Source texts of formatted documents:
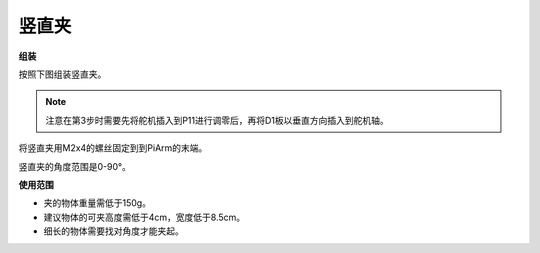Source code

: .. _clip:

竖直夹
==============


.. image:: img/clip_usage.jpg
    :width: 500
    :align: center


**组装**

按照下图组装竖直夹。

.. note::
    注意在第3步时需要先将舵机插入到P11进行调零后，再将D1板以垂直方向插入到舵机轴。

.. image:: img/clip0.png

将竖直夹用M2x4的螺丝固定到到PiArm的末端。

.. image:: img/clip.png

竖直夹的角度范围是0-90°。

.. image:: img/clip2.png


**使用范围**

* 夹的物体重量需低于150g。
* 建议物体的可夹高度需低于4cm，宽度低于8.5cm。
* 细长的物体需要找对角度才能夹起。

--

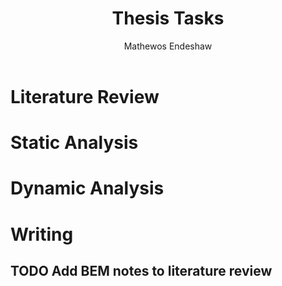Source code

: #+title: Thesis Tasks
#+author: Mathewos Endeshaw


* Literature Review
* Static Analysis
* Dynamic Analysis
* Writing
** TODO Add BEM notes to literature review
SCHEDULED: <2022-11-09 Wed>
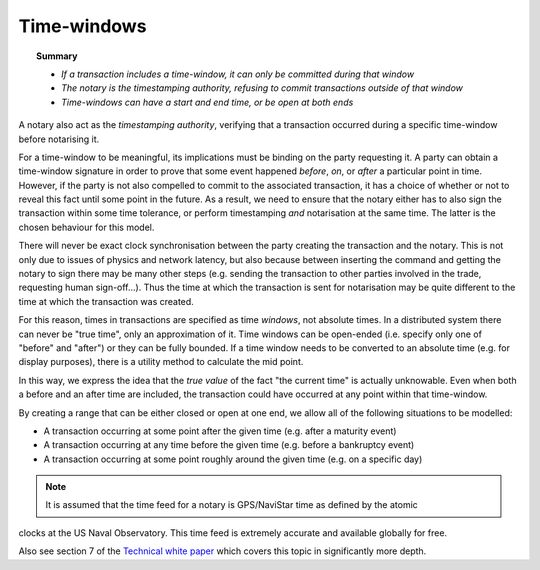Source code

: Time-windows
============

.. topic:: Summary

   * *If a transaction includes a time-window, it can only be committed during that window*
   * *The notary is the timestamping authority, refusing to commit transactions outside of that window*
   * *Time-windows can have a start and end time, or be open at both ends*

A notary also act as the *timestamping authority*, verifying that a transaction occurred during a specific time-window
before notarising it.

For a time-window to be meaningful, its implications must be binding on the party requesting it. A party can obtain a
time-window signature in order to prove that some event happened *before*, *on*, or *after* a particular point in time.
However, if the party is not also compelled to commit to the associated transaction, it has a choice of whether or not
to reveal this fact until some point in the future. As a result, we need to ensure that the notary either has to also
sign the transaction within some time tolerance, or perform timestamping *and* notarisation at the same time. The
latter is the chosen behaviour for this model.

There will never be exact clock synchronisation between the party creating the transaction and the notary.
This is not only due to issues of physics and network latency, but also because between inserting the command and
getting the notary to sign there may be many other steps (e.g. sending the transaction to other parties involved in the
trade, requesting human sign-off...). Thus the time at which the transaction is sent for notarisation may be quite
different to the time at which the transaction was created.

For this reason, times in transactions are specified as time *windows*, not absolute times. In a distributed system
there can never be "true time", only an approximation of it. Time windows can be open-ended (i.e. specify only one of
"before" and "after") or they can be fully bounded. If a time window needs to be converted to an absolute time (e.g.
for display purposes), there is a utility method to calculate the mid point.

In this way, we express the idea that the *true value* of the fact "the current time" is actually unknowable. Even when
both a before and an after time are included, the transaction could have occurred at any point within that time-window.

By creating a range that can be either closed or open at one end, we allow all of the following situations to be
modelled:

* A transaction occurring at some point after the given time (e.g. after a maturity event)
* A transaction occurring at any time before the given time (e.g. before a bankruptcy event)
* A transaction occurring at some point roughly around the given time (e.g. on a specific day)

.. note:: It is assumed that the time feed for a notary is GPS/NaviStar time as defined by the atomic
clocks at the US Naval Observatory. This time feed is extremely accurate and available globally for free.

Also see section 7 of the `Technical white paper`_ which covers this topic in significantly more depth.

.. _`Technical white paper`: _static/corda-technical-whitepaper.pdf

==

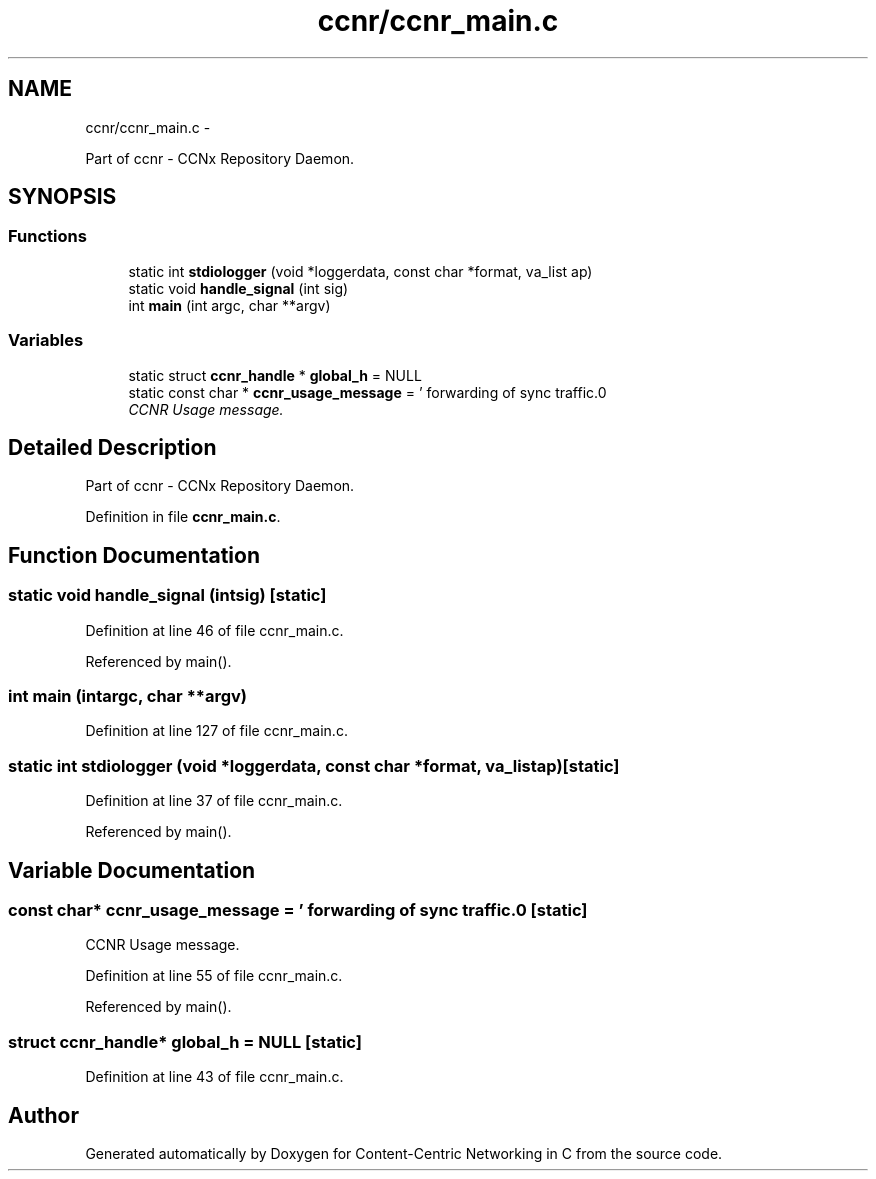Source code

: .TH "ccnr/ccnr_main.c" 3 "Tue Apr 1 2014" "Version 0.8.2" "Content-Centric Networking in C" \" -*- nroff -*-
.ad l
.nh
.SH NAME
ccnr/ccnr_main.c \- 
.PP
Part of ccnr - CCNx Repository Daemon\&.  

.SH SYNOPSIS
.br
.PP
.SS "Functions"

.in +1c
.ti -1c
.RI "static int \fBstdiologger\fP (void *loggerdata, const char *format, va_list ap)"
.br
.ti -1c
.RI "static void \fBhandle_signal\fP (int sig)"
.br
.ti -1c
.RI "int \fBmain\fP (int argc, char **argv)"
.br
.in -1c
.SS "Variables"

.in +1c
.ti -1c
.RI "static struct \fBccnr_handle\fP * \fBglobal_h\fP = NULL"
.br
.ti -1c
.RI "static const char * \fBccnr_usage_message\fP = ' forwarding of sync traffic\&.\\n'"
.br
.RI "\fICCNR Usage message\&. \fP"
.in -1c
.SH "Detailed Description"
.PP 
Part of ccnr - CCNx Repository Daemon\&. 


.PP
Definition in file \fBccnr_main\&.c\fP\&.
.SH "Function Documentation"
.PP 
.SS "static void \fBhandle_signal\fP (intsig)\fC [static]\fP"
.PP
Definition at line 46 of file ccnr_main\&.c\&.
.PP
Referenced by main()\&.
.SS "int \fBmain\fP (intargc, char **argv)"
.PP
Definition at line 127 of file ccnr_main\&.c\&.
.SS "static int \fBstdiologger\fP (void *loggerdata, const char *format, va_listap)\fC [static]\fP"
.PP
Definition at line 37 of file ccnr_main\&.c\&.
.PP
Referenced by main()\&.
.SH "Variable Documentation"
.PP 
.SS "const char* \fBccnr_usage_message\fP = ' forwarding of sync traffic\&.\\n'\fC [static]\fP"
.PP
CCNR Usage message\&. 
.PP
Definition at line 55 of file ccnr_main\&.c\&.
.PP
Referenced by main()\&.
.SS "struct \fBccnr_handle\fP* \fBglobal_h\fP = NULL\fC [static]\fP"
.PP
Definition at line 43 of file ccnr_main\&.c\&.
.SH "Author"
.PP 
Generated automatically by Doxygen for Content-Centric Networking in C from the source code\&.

REQUEST =>
From the entries above, restate word for word the lines from the line containing "Definition at line 127" to the line containing "Generated automatically by", both ends included, and nothing more.

FINISHED TASK =>
Definition at line 127 of file ccnr_main\&.c\&.
.SS "static int \fBstdiologger\fP (void *loggerdata, const char *format, va_listap)\fC [static]\fP"
.PP
Definition at line 37 of file ccnr_main\&.c\&.
.PP
Referenced by main()\&.
.SH "Variable Documentation"
.PP 
.SS "const char* \fBccnr_usage_message\fP = ' forwarding of sync traffic\&.\\n'\fC [static]\fP"
.PP
CCNR Usage message\&. 
.PP
Definition at line 55 of file ccnr_main\&.c\&.
.PP
Referenced by main()\&.
.SS "struct \fBccnr_handle\fP* \fBglobal_h\fP = NULL\fC [static]\fP"
.PP
Definition at line 43 of file ccnr_main\&.c\&.
.SH "Author"
.PP 
Generated automatically by Doxygen for Content-Centric Networking in C from the source code\&.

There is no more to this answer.